Game over had become game on. Paul Collingwood was bowled attempting a daft charge, and Zaheer had three for one in six deliveries. After that, it was suddenly India's game to lose and they appeared to have it well under control with 29 runs needed from the final 12 balls.

Step forward the lone hero of England's bowling effort. While Sachin Tendulkar, Gautam Gambhir, Yuvraj Singh and others had savaged his teammates, Tim Bresnan had held one end admirably, hitting the deck hard and bowling some superb yorkers on his way to taking five for 48.

After Graeme Swann, targeted by Tendulkar earlier in the day, had hit Piyush Chawla for six, Bresnan followed suit. Though he was bowled soon after, the equation was now a plausible 14 runs from six balls.

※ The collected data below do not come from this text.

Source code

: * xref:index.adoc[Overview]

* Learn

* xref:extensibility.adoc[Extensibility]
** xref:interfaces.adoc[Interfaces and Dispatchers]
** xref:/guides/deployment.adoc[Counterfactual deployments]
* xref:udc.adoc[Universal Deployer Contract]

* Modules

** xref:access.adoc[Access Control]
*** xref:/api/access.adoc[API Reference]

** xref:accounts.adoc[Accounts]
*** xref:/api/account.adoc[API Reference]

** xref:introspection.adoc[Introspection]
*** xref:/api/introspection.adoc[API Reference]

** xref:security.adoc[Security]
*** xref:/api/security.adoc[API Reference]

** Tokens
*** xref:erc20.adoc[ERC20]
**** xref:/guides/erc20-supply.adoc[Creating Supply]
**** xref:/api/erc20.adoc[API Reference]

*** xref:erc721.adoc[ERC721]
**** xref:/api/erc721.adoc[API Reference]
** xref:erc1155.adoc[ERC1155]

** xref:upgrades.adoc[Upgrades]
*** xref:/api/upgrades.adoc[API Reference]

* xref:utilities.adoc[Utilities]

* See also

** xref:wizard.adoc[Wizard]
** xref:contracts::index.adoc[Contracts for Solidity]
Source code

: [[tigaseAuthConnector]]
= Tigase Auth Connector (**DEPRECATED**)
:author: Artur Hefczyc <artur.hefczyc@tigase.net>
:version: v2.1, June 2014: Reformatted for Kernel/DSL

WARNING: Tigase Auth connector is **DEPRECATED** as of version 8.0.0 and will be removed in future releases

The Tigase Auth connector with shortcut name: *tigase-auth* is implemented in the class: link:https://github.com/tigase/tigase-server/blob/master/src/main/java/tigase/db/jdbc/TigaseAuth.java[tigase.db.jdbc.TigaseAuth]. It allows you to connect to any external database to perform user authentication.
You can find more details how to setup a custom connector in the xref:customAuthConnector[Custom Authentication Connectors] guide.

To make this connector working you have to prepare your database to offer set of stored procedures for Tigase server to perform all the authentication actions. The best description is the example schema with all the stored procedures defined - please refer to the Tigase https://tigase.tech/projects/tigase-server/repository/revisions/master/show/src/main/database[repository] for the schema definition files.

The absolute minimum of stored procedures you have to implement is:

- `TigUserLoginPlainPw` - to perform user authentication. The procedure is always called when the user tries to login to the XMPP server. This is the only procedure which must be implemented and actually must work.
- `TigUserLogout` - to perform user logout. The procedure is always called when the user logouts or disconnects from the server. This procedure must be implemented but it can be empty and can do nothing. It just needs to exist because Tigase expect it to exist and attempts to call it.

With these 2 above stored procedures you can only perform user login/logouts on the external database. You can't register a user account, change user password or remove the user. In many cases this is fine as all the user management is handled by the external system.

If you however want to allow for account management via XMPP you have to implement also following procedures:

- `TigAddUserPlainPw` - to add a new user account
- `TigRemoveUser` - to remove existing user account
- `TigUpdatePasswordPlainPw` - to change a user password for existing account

Plausible became very possible when the nerveless Ajmal Shahzad struck a flawless six over long-on, but Munaf Patel, whose failure to ground his bat at the end of the Indian innings had cost his side a run, did not unravel under pressure.

England took just four from the final three deliveries, and a fabulous game of cricket had the finish it deserved.

"India will think that we scored 340 and should have won," said Dhoni afterwards. "But England, after they got such a good start, will feel bad that they didn't. It was that sort of game."

As good as Zaheer and Bresnan were, Strauss and Tendulkar will surely steal the headlines after gorgeous innings of contrasting character.

With Virender Sehwag getting off to his usual frenetic start, Tendulkar was circumspection itself early on, making just 24 off 43 balls in the first two power plays.

Then, he changed his bat, one that had got him 15 centuries, and the runs started to flow.

Collingwood was thumped for two sixes, and a new Swann spell greeted by two more shots that cleared the boundary.

From 24 to his century, he needed just 60 balls, and he looked set for far more when he played too early at Jimmy Anderson, who otherwise had a wretched game.

Both teams now have some breathing space to reflect on their bowling frailties.

England will be able to welcome back Stuart Broad, who missed this outing with a stomach bug, while India have to ponder long and hard about the wisdom of going in with just four specialist bowlers.

"Both teams can take stock and both will say that they can go on and play better," said Strauss, whose 145-ball 158 was the best World Cup knock by an Englishman after Graham Gooch's match-winning 115 in the 1987 semi-final.

For now though, a raucous crowd that watched entranced to the end won't care. They more than got their money's worth, and everyone now knows that the World Cup is in town.